▶ [Work order] Copy out word for word the lines of the second block of items, starting with the line that contains "früher nur mit" and going on through the line that contains "Sie schafft Transparenz in komplexen".

▶ [Extracted information]

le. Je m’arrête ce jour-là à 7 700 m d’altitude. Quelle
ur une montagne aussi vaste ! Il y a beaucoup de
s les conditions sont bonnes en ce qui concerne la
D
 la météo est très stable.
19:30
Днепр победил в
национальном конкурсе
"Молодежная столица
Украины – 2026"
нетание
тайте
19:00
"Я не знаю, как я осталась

--

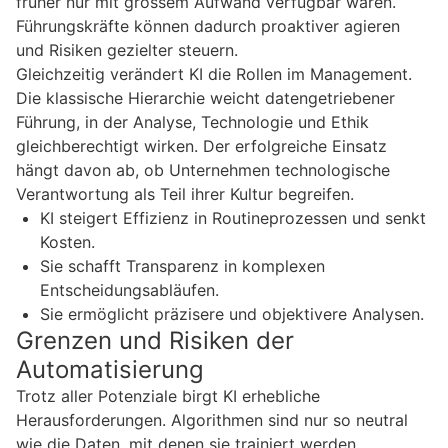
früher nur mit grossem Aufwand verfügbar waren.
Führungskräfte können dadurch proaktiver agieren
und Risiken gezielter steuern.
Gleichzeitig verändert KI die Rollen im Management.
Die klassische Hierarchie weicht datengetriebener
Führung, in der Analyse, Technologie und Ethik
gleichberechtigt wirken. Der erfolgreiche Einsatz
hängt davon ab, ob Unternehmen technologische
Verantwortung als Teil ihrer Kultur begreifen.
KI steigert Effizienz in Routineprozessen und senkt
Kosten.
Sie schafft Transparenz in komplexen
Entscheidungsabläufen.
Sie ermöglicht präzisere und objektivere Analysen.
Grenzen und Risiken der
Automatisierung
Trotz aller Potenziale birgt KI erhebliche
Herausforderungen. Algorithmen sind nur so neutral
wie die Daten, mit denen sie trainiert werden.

▶ [Response to the exercise]
früher nur mit grossem Aufwand verfügbar waren.
Führungskräfte können dadurch proaktiver agieren
und Risiken gezielter steuern.
Gleichzeitig verändert KI die Rollen im Management.
Die klassische Hierarchie weicht datengetriebener
Führung, in der Analyse, Technologie und Ethik
gleichberechtigt wirken. Der erfolgreiche Einsatz
hängt davon ab, ob Unternehmen technologische
Verantwortung als Teil ihrer Kultur begreifen.
KI steigert Effizienz in Routineprozessen und senkt
Kosten.
Sie schafft Transparenz in komplexen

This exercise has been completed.